Pull out and copy every line in the records below that contains the word "minute". Only exact matches in case count.

Working data

━━━━━━━━━━━━━━━━━━━━

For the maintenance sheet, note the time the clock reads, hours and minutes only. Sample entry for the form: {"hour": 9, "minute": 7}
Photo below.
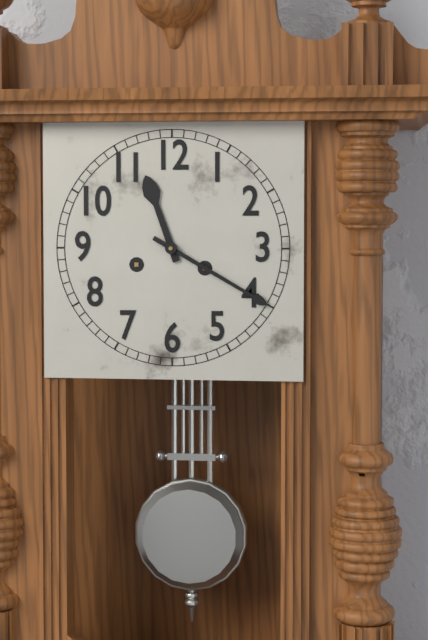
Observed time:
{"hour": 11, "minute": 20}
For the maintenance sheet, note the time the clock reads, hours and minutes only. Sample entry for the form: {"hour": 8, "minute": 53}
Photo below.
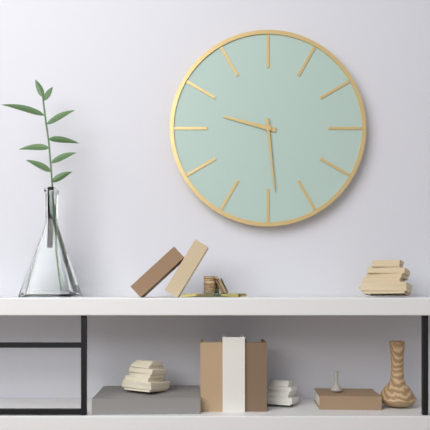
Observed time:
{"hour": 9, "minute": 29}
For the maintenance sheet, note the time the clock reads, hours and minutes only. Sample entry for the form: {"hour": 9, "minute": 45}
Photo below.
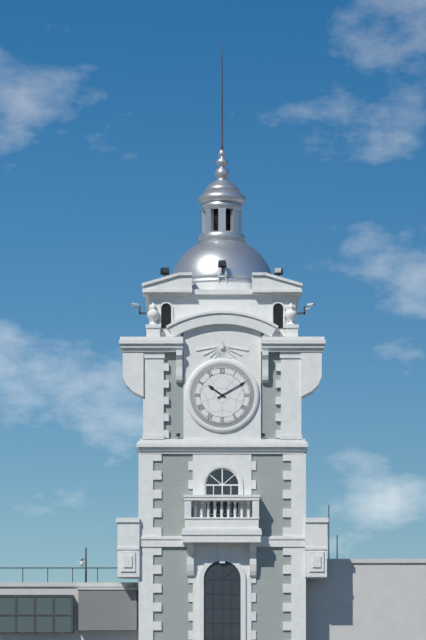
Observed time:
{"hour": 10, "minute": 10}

━━━━━━━━━━━━━━━━━━━━

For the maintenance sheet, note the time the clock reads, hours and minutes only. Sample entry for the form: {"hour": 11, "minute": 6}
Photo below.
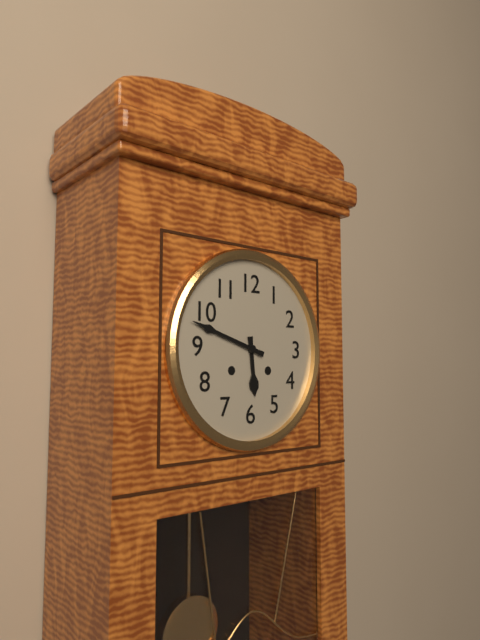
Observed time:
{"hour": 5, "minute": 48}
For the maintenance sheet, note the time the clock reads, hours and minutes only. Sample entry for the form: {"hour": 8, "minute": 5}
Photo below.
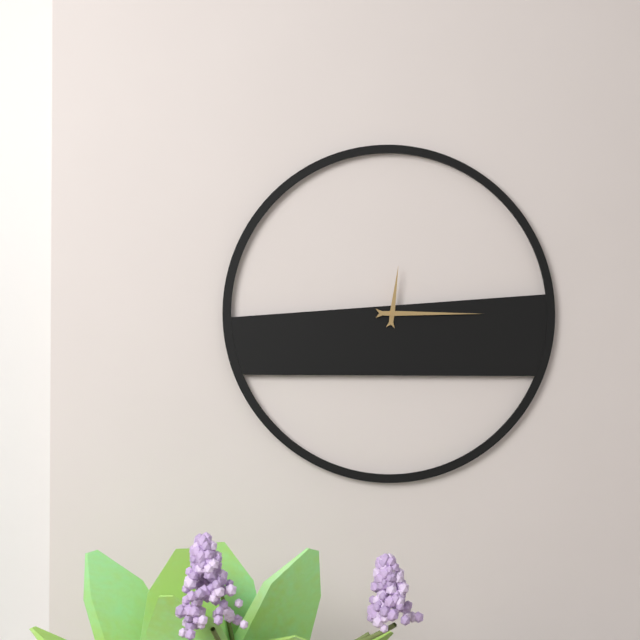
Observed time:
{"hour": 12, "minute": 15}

━━━━━━━━━━━━━━━━━━━━

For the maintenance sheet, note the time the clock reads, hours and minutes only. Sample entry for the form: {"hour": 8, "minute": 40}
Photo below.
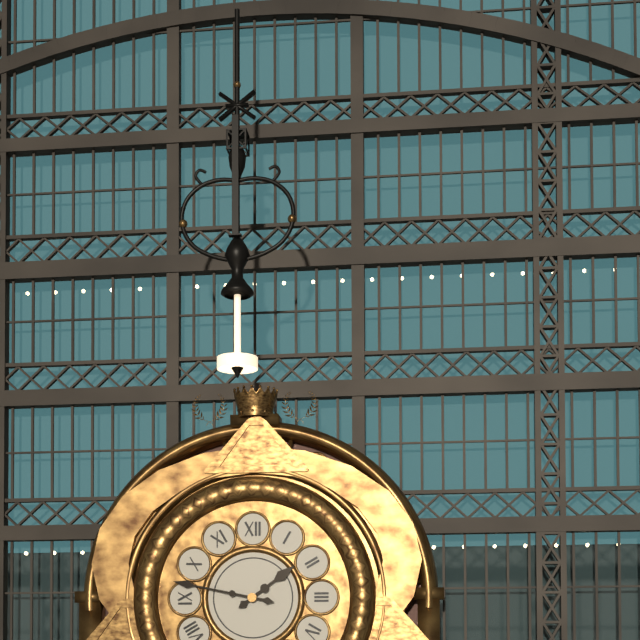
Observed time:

━━━━━━━━━━━━━━━━━━━━

Solution
For the maintenance sheet, note the time the clock reads, hours and minutes only. Sample entry for the form: {"hour": 9, "minute": 7}
{"hour": 11, "minute": 20}
For the maintenance sheet, note the time the clock reads, hours and minutes only. Sample entry for the form: {"hour": 8, "minute": 53}
{"hour": 9, "minute": 29}
For the maintenance sheet, note the time the clock reads, hours and minutes only. Sample entry for the form: {"hour": 9, "minute": 45}
{"hour": 10, "minute": 10}
For the maintenance sheet, note the time the clock reads, hours and minutes only. Sample entry for the form: {"hour": 11, "minute": 6}
{"hour": 5, "minute": 48}
For the maintenance sheet, note the time the clock reads, hours and minutes only. Sample entry for the form: {"hour": 8, "minute": 5}
{"hour": 12, "minute": 15}
For the maintenance sheet, note the time the clock reads, hours and minutes only. Sample entry for the form: {"hour": 8, "minute": 40}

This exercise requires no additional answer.